Jean Garrigues 1280
  • Copié
Margaux Baralon , modifié à
Pour l'historien du politique, l'ancien Premier ministre, décédé samedi, s'est distingué des autres socialistes en ayant toujours un coup d'avance sur les idées.
INTERVIEW

De Michel Rocard, ancien Premier ministre socialiste décédé samedi, on retient souvent la fondation de la "deuxième gauche" à la française. "Il voulait instaurer une véritable social-démocratie à la française, une gauche pragmatique, ouverte, réaliste et adaptée à l'économie de marché", abonde Jean Garrigues, historien du politique.
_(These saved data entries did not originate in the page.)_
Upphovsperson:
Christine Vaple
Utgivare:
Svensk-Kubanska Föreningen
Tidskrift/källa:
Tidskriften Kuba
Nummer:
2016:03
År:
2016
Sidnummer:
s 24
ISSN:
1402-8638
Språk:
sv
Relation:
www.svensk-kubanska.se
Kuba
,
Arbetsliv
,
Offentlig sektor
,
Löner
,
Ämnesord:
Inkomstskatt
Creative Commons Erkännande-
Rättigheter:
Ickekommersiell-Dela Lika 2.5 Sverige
"Penser la modernité". Mais pour ce spécialiste de la Vème République, invité sur Europe 1 lundi, la spécificité de Michel Rocard est ailleurs. "Ce qui [le] distingue des autres socialistes, c'est l'idée permanente de s'ouvrir aux idées nouvelles, de penser la modernité, d'être toujours en avance", explique-t-il. Jean Garrigues donne ainsi l'exemple de "l'autogestion dans les années 60, ce qui sortait de nulle part" à l'époque, de "la société des loisirs dans les années 90", mais aussi de "l'écologie et l'Europe", deux thèmes chers à Michel Rocard avant même qu'ils ne soient repris par la gauche. "Il a toujours été pionnier."

L'héritier Manuel Valls. Dès lors, qui sont les héritiers de Michel Rocard ? Le premier d'entre eux reste indéniablement Manuel Valls. "Il a été son collaborateur à Matignon et s'est toujours réclamé de cet héritage", rappelle Jean Garrigues. "Même si, sur les derniers conflits et sa manifestation d'autorité, Michel Rocard n'était pas toujours d'accord. Il était favorable à la loi Travail", qui serait une "manière d'instaurer une véritable social-démocratie" pour l'ancien Premier ministre.

Plusieurs gauches qui coexistent. À l'inverse, lorsque Jack Lang ou Gérard Filoche rendent hommage au socialiste disparu, il faut y voir une reconnaissance de la grandeur de leur ennemi plutôt qu'un salut des idées. Même si, pointe Jean Garrigues, "ils ont pu se retrouver sur certains combats, une utopie, un projet" comme, par exemple, l'opposition à la guerre d'Algérie. Pour l'historien, la mort de Michel Rocard est donc l'occasion de se souvenir qu'il "n'y a pas une seule gauche" mais plusieurs. Et qu'il "faut qu'elles coexistent". Car même s'il était favorable à une adaptation à l'économie de marché, ce que certains socialistes jugent, encore aujourd'hui, contraire aux valeurs de la gauche, "Michel Rocard était absolument socialiste. C'était peut-être même le dépositaire le plus rigoureux de l'histoire du socialisme", souligne Jean Garrigues.